* _TASK STATEMENT_:
Take the lines below from the first through the one that contains "کارهای مهم تر" and copy them exactly.

##### AVAILABLE RECORDS

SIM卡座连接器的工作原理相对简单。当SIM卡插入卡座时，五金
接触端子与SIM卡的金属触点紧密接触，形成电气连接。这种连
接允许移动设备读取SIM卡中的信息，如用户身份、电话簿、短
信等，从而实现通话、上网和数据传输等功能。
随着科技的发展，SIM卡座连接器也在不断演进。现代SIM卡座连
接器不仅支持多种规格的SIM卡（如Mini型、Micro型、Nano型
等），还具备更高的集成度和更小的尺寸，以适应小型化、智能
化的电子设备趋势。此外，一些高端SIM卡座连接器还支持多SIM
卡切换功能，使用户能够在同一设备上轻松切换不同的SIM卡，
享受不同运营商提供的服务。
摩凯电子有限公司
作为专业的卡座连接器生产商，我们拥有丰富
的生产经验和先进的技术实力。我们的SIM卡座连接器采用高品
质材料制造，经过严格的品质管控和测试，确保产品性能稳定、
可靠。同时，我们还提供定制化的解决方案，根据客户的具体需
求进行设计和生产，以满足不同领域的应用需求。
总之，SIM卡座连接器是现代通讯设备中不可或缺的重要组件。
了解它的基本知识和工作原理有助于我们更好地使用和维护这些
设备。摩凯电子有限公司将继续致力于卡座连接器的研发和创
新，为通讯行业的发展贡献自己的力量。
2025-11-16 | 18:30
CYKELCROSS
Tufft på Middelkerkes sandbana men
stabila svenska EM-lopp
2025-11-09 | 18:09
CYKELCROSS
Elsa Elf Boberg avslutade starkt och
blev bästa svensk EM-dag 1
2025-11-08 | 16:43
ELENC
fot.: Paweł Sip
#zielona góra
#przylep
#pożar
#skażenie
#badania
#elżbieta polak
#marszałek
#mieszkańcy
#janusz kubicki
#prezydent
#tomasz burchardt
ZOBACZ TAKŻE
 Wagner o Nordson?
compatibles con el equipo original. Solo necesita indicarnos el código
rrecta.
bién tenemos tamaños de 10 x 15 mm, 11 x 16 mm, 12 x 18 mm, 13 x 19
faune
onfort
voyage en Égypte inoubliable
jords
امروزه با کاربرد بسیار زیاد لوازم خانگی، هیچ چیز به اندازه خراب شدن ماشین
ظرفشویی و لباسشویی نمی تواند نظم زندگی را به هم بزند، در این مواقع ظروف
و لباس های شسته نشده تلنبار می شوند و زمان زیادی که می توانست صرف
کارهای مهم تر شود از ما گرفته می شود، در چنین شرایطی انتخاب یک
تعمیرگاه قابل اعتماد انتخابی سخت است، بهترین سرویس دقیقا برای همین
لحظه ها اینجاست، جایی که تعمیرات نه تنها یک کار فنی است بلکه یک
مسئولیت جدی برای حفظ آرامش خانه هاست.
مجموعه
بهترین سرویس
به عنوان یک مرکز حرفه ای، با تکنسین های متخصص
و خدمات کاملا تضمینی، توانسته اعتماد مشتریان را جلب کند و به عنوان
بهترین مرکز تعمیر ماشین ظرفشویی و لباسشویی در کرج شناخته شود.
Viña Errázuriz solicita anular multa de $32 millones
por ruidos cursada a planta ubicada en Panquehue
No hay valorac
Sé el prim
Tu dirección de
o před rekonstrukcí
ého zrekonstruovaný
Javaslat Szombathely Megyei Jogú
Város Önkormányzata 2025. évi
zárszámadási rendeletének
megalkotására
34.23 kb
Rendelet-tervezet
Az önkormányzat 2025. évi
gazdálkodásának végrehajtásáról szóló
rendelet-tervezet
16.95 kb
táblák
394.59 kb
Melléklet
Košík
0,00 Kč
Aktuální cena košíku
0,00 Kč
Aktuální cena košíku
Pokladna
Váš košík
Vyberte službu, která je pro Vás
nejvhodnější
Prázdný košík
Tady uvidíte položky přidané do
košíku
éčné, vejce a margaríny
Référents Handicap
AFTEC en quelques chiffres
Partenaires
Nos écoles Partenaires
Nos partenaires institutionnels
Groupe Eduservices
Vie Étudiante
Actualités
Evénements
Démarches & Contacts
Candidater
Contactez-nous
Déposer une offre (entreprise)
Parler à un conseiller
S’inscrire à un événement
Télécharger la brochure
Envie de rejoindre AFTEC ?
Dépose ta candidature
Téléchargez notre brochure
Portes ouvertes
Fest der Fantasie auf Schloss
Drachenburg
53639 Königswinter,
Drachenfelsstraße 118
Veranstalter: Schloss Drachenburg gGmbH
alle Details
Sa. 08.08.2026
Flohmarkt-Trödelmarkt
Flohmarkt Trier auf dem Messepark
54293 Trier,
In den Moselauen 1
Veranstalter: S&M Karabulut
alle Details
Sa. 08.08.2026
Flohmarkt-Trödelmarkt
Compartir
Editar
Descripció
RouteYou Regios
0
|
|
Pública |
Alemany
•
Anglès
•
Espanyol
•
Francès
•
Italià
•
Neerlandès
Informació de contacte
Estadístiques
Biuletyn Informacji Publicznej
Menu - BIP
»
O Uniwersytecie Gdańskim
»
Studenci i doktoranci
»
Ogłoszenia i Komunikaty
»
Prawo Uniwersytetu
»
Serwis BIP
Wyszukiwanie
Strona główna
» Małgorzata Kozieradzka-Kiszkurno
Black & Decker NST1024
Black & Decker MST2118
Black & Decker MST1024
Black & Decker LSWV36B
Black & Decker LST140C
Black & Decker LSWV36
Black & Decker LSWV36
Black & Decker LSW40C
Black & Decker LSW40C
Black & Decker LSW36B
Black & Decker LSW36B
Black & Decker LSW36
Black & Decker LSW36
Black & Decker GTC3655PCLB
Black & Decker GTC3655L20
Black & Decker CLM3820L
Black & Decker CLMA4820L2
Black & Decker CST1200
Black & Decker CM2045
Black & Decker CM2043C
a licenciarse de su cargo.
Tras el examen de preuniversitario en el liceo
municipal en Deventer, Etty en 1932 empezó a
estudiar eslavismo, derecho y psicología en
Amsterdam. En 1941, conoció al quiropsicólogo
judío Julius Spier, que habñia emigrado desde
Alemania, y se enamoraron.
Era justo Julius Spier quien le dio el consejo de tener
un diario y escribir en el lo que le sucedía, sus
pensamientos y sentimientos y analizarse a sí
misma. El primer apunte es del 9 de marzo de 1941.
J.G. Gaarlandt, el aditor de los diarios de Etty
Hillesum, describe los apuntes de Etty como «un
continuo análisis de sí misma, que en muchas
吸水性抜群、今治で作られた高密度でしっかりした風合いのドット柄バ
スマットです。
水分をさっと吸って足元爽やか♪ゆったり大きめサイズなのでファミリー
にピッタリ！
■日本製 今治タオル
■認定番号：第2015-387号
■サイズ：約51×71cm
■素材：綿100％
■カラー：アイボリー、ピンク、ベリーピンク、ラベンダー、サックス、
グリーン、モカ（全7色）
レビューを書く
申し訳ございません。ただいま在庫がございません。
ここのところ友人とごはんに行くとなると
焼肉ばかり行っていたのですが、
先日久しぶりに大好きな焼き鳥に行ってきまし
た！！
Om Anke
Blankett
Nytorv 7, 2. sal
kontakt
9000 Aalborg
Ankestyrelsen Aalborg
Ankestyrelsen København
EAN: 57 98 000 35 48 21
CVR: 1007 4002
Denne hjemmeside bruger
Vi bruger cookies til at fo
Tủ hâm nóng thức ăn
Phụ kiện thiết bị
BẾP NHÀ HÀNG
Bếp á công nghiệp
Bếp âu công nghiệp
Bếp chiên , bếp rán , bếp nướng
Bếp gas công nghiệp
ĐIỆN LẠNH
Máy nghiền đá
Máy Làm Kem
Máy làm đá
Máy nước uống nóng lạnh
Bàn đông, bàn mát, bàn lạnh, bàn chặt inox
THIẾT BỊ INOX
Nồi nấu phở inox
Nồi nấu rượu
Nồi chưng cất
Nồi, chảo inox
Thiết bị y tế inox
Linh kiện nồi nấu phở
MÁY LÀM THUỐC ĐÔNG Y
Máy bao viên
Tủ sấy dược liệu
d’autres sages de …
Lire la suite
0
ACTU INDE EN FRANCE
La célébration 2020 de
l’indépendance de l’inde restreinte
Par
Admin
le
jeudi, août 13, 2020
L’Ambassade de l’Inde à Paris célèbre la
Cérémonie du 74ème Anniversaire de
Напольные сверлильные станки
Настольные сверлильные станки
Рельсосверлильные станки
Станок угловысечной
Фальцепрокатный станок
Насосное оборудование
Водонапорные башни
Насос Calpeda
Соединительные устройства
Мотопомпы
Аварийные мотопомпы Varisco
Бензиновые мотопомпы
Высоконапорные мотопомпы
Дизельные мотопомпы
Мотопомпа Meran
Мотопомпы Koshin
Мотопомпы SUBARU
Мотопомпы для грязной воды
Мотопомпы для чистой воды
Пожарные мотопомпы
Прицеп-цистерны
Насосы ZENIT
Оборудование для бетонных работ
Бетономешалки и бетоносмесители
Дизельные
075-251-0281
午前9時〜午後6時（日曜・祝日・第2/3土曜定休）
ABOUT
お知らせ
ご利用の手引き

##########

* _RESPONSE TO THIS TASK_:
SIM卡座连接器的工作原理相对简单。当SIM卡插入卡座时，五金
接触端子与SIM卡的金属触点紧密接触，形成电气连接。这种连
接允许移动设备读取SIM卡中的信息，如用户身份、电话簿、短
信等，从而实现通话、上网和数据传输等功能。
随着科技的发展，SIM卡座连接器也在不断演进。现代SIM卡座连
接器不仅支持多种规格的SIM卡（如Mini型、Micro型、Nano型
等），还具备更高的集成度和更小的尺寸，以适应小型化、智能
化的电子设备趋势。此外，一些高端SIM卡座连接器还支持多SIM
卡切换功能，使用户能够在同一设备上轻松切换不同的SIM卡，
享受不同运营商提供的服务。
摩凯电子有限公司
作为专业的卡座连接器生产商，我们拥有丰富
的生产经验和先进的技术实力。我们的SIM卡座连接器采用高品
质材料制造，经过严格的品质管控和测试，确保产品性能稳定、
可靠。同时，我们还提供定制化的解决方案，根据客户的具体需
求进行设计和生产，以满足不同领域的应用需求。
总之，SIM卡座连接器是现代通讯设备中不可或缺的重要组件。
了解它的基本知识和工作原理有助于我们更好地使用和维护这些
设备。摩凯电子有限公司将继续致力于卡座连接器的研发和创
新，为通讯行业的发展贡献自己的力量。
2025-11-16 | 18:30
CYKELCROSS
Tufft på Middelkerkes sandbana men
stabila svenska EM-lopp
2025-11-09 | 18:09
CYKELCROSS
Elsa Elf Boberg avslutade starkt och
blev bästa svensk EM-dag 1
2025-11-08 | 16:43
ELENC
fot.: Paweł Sip
#zielona góra
#przylep
#pożar
#skażenie
#badania
#elżbieta polak
#marszałek
#mieszkańcy
#janusz kubicki
#prezydent
#tomasz burchardt
ZOBACZ TAKŻE
 Wagner o Nordson?
compatibles con el equipo original. Solo necesita indicarnos el código
rrecta.
bién tenemos tamaños de 10 x 15 mm, 11 x 16 mm, 12 x 18 mm, 13 x 19
faune
onfort
voyage en Égypte inoubliable
jords
امروزه با کاربرد بسیار زیاد لوازم خانگی، هیچ چیز به اندازه خراب شدن ماشین
ظرفشویی و لباسشویی نمی تواند نظم زندگی را به هم بزند، در این مواقع ظروف
و لباس های شسته نشده تلنبار می شوند و زمان زیادی که می توانست صرف
کارهای مهم تر شود از ما گرفته می شود، در چنین شرایطی انتخاب یک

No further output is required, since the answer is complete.